### DATA RECORDS ###

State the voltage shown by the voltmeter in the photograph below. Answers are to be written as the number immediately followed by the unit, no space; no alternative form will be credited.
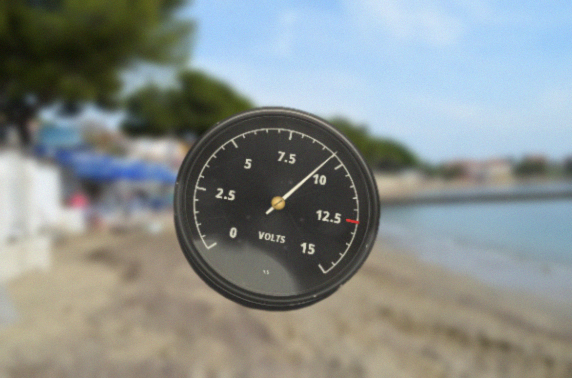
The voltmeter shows 9.5V
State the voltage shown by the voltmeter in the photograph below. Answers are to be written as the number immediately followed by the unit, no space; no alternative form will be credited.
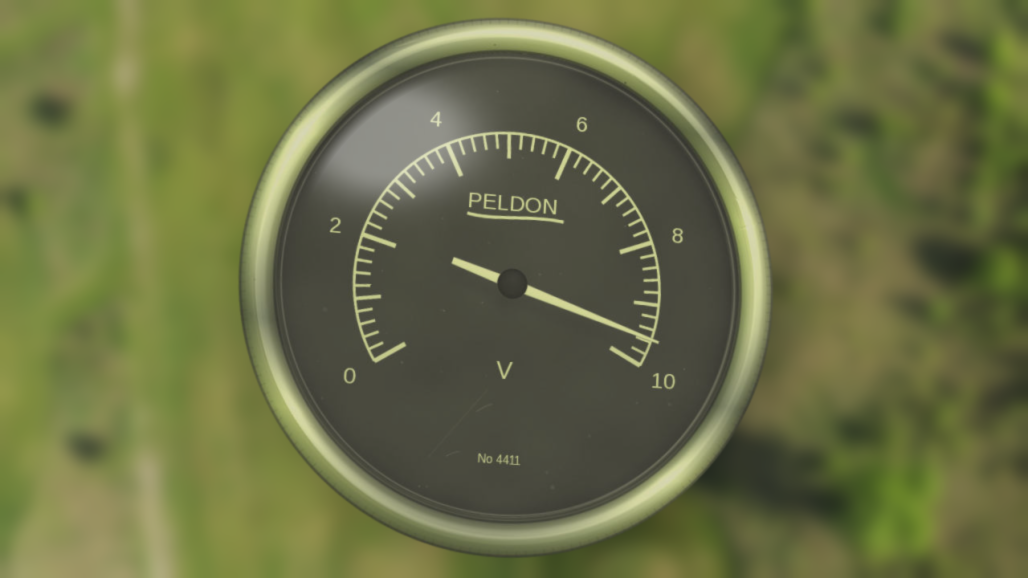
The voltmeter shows 9.6V
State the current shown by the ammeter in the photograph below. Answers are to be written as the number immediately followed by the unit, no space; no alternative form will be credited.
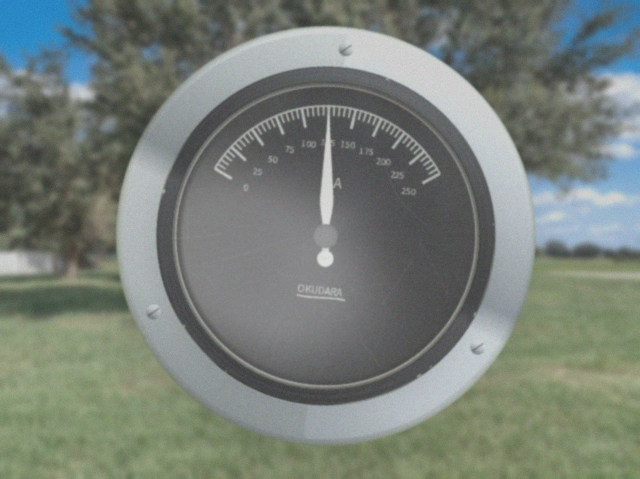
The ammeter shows 125mA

###

TASK PROMPT - Reproduce all three entries above verbatim, leaving out the pictures.

ANSWER TO THIS PROBLEM -
State the voltage shown by the voltmeter in the photograph below. Answers are to be written as the number immediately followed by the unit, no space; no alternative form will be credited.
The voltmeter shows 9.5V
State the voltage shown by the voltmeter in the photograph below. Answers are to be written as the number immediately followed by the unit, no space; no alternative form will be credited.
The voltmeter shows 9.6V
State the current shown by the ammeter in the photograph below. Answers are to be written as the number immediately followed by the unit, no space; no alternative form will be credited.
The ammeter shows 125mA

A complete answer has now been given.